Action item:
The answer must be an exact copy of the records, with every picture removed.

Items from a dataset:
******************************

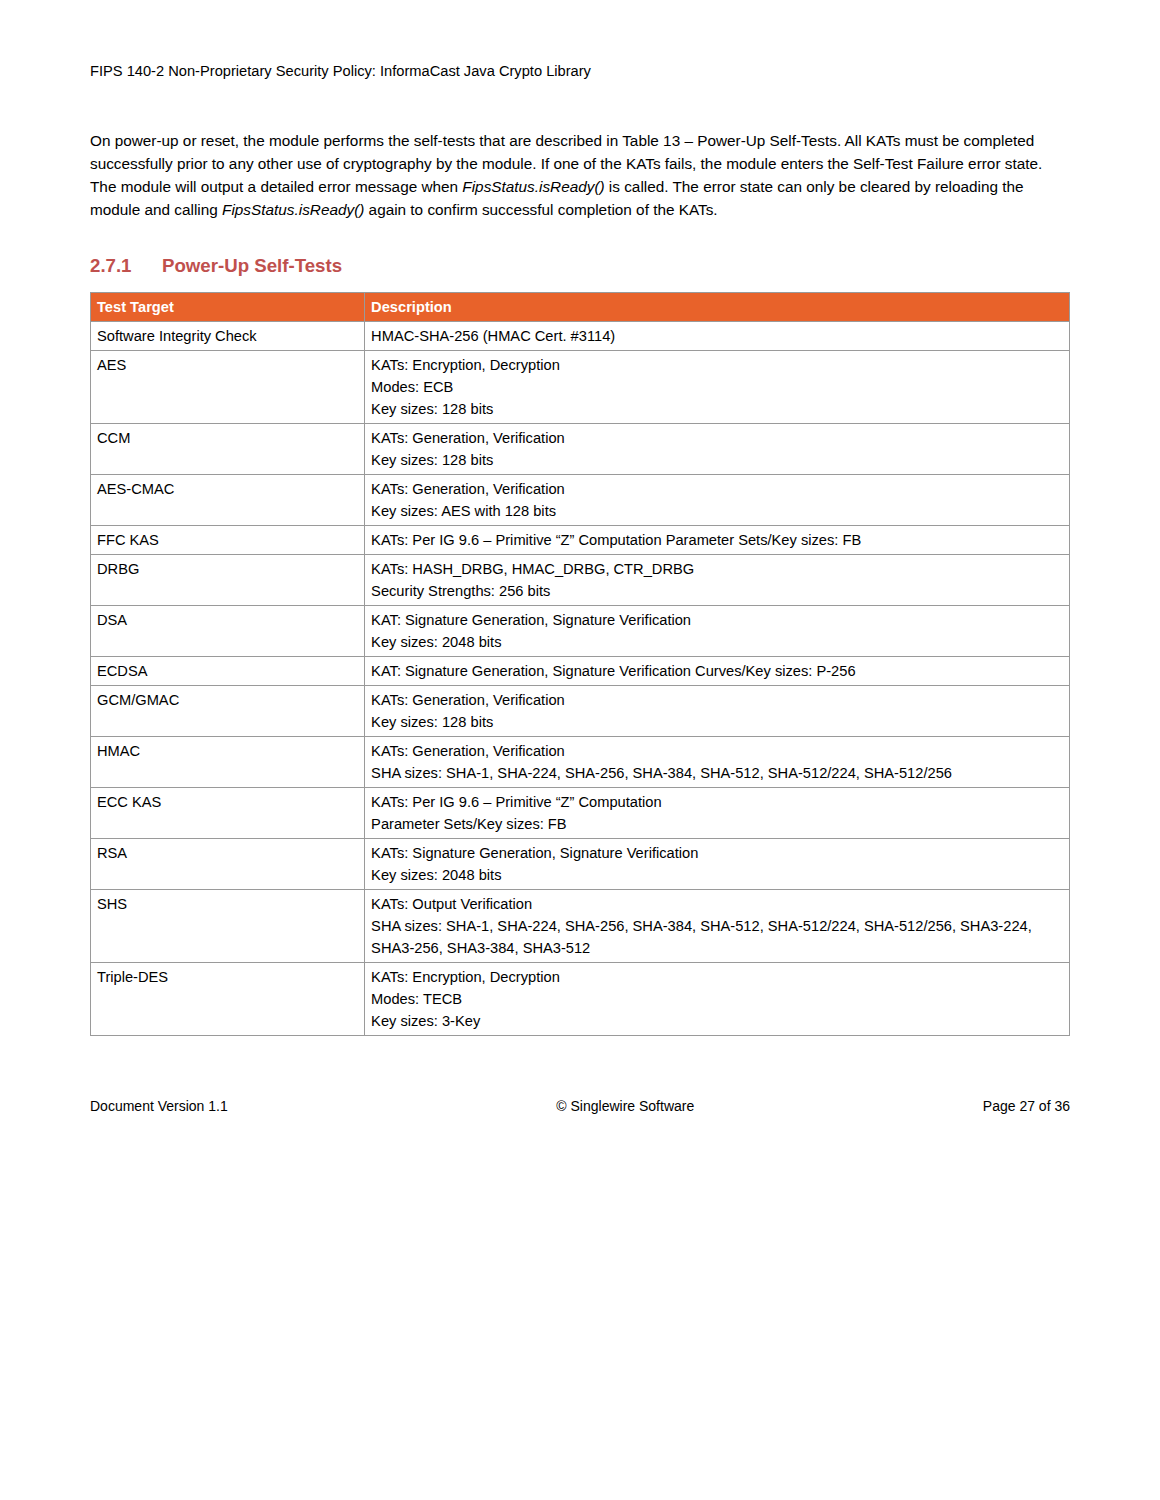FIPS 140-2 Non-Proprietary Security Policy: InformaCast Java Crypto Library
On power-up or reset, the module performs the self-tests that are described in Table 13 – Power-Up Self-Tests. All KATs must be completed successfully prior to any other use of cryptography by the module. If one of the KATs fails, the module enters the Self-Test Failure error state. The module will output a detailed error message when FipsStatus.isReady() is called. The error state can only be cleared by reloading the module and calling FipsStatus.isReady() again to confirm successful completion of the KATs.
2.7.1 Power-Up Self-Tests
| Test Target | Description |
| --- | --- |
| Software Integrity Check | HMAC-SHA-256 (HMAC Cert. #3114) |
| AES | KATs: Encryption, Decryption Modes: ECB Key sizes: 128 bits |
| CCM | KATs: Generation, Verification Key sizes: 128 bits |
| AES-CMAC | KATs: Generation, Verification Key sizes: AES with 128 bits |
| FFC KAS | KATs: Per IG 9.6 – Primitive “Z” Computation Parameter Sets/Key sizes: FB |
| DRBG | KATs: HASH_DRBG, HMAC_DRBG, CTR_DRBG Security Strengths: 256 bits |
| DSA | KAT: Signature Generation, Signature Verification Key sizes: 2048 bits |
| ECDSA | KAT: Signature Generation, Signature Verification Curves/Key sizes: P-256 |
| GCM/GMAC | KATs: Generation, Verification Key sizes: 128 bits |
| HMAC | KATs: Generation, Verification SHA sizes: SHA-1, SHA-224, SHA-256, SHA-384, SHA-512, SHA-512/224, SHA-512/256 |
| ECC KAS | KATs: Per IG 9.6 – Primitive “Z” Computation Parameter Sets/Key sizes: FB |
| RSA | KATs: Signature Generation, Signature Verification Key sizes: 2048 bits |
| SHS | KATs: Output Verification SHA sizes: SHA-1, SHA-224, SHA-256, SHA-384, SHA-512, SHA-512/224, SHA-512/256, SHA3-224, SHA3-256, SHA3-384, SHA3-512 |
| Triple-DES | KATs: Encryption, Decryption Modes: TECB Key sizes: 3-Key |
Document Version 1.1 © Singlewire Software Page 27 of 36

******************************

Solution to the problem:
FIPS 140-2 Non-Proprietary Security Policy: InformaCast Java Crypto Library
On power-up or reset, the module performs the self-tests that are described in Table 13 – Power-Up Self-Tests. All KATs must be completed successfully prior to any other use of cryptography by the module. If one of the KATs fails, the module enters the Self-Test Failure error state. The module will output a detailed error message when FipsStatus.isReady() is called. The error state can only be cleared by reloading the module and calling FipsStatus.isReady() again to confirm successful completion of the KATs.
2.7.1 Power-Up Self-Tests
| Test Target | Description |
| --- | --- |
| Software Integrity Check | HMAC-SHA-256 (HMAC Cert. #3114) |
| AES | KATs: Encryption, Decryption Modes: ECB Key sizes: 128 bits |
| CCM | KATs: Generation, Verification Key sizes: 128 bits |
| AES-CMAC | KATs: Generation, Verification Key sizes: AES with 128 bits |
| FFC KAS | KATs: Per IG 9.6 – Primitive “Z” Computation Parameter Sets/Key sizes: FB |
| DRBG | KATs: HASH_DRBG, HMAC_DRBG, CTR_DRBG Security Strengths: 256 bits |
| DSA | KAT: Signature Generation, Signature Verification Key sizes: 2048 bits |
| ECDSA | KAT: Signature Generation, Signature Verification Curves/Key sizes: P-256 |
| GCM/GMAC | KATs: Generation, Verification Key sizes: 128 bits |
| HMAC | KATs: Generation, Verification SHA sizes: SHA-1, SHA-224, SHA-256, SHA-384, SHA-512, SHA-512/224, SHA-512/256 |
| ECC KAS | KATs: Per IG 9.6 – Primitive “Z” Computation Parameter Sets/Key sizes: FB |
| RSA | KATs: Signature Generation, Signature Verification Key sizes: 2048 bits |
| SHS | KATs: Output Verification SHA sizes: SHA-1, SHA-224, SHA-256, SHA-384, SHA-512, SHA-512/224, SHA-512/256, SHA3-224, SHA3-256, SHA3-384, SHA3-512 |
| Triple-DES | KATs: Encryption, Decryption Modes: TECB Key sizes: 3-Key |
Document Version 1.1 © Singlewire Software Page 27 of 36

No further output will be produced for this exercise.